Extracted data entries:
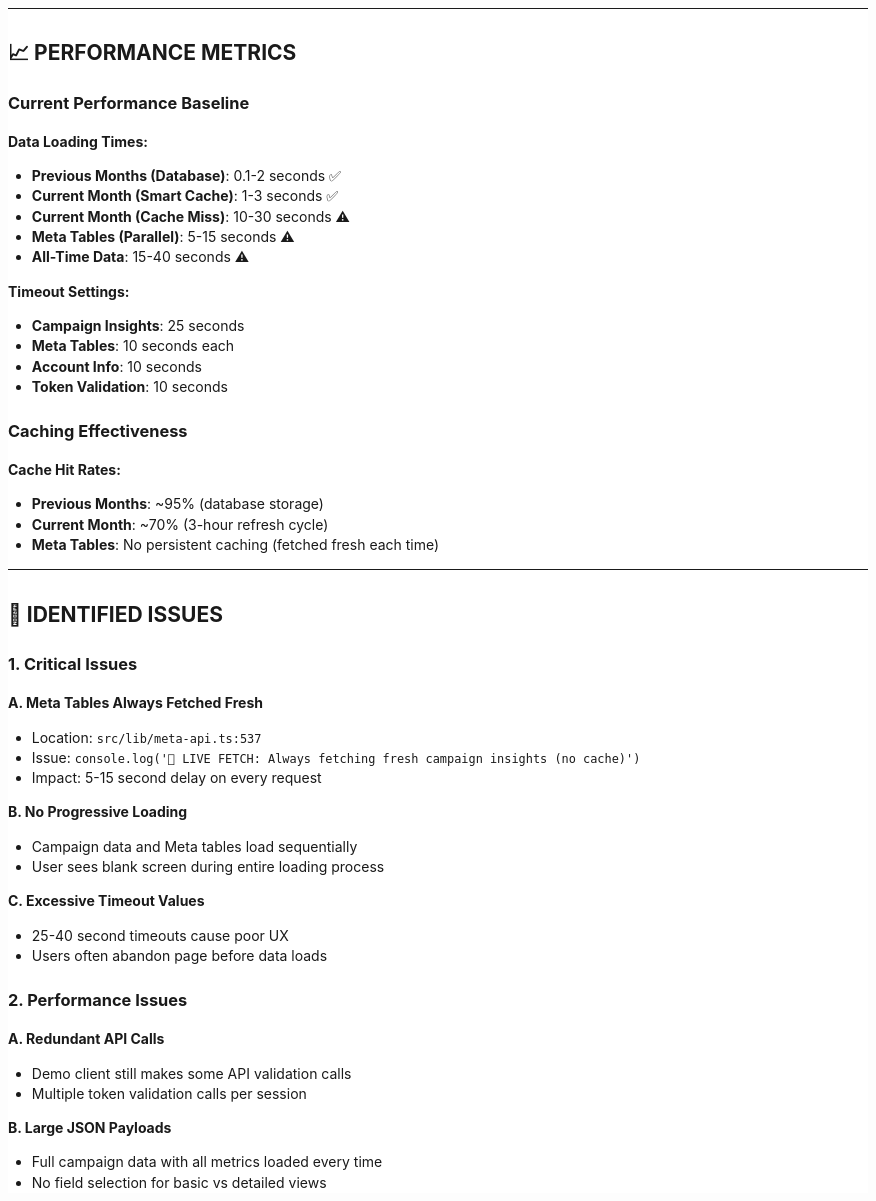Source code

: 
---

## 📈 **PERFORMANCE METRICS**

### **Current Performance Baseline**

**Data Loading Times:**
- **Previous Months (Database)**: 0.1-2 seconds ✅
- **Current Month (Smart Cache)**: 1-3 seconds ✅ 
- **Current Month (Cache Miss)**: 10-30 seconds ⚠️
- **Meta Tables (Parallel)**: 5-15 seconds ⚠️
- **All-Time Data**: 15-40 seconds ⚠️

**Timeout Settings:**
- **Campaign Insights**: 25 seconds
- **Meta Tables**: 10 seconds each
- **Account Info**: 10 seconds
- **Token Validation**: 10 seconds

### **Caching Effectiveness**

**Cache Hit Rates:**
- **Previous Months**: ~95% (database storage)
- **Current Month**: ~70% (3-hour refresh cycle)
- **Meta Tables**: No persistent caching (fetched fresh each time)

---

## 🐛 **IDENTIFIED ISSUES**

### **1. Critical Issues**

**A. Meta Tables Always Fetched Fresh**
- Location: `src/lib/meta-api.ts:537`
- Issue: `console.log('🔄 LIVE FETCH: Always fetching fresh campaign insights (no cache)')`
- Impact: 5-15 second delay on every request

**B. No Progressive Loading**
- Campaign data and Meta tables load sequentially
- User sees blank screen during entire loading process

**C. Excessive Timeout Values**
- 25-40 second timeouts cause poor UX
- Users often abandon page before data loads

### **2. Performance Issues**

**A. Redundant API Calls**
- Demo client still makes some API validation calls
- Multiple token validation calls per session

**B. Large JSON Payloads**
- Full campaign data with all metrics loaded every time
- No field selection for basic vs detailed views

What is being asked: Your answer must be the line with "### **1. Critical Issues**" and all lines after it through the final line of the entries, copied exactly and with nothing added.

Answer to this problem:
### **1. Critical Issues**

**A. Meta Tables Always Fetched Fresh**
- Location: `src/lib/meta-api.ts:537`
- Issue: `console.log('🔄 LIVE FETCH: Always fetching fresh campaign insights (no cache)')`
- Impact: 5-15 second delay on every request

**B. No Progressive Loading**
- Campaign data and Meta tables load sequentially
- User sees blank screen during entire loading process

**C. Excessive Timeout Values**
- 25-40 second timeouts cause poor UX
- Users often abandon page before data loads

### **2. Performance Issues**

**A. Redundant API Calls**
- Demo client still makes some API validation calls
- Multiple token validation calls per session

**B. Large JSON Payloads**
- Full campaign data with all metrics loaded every time
- No field selection for basic vs detailed views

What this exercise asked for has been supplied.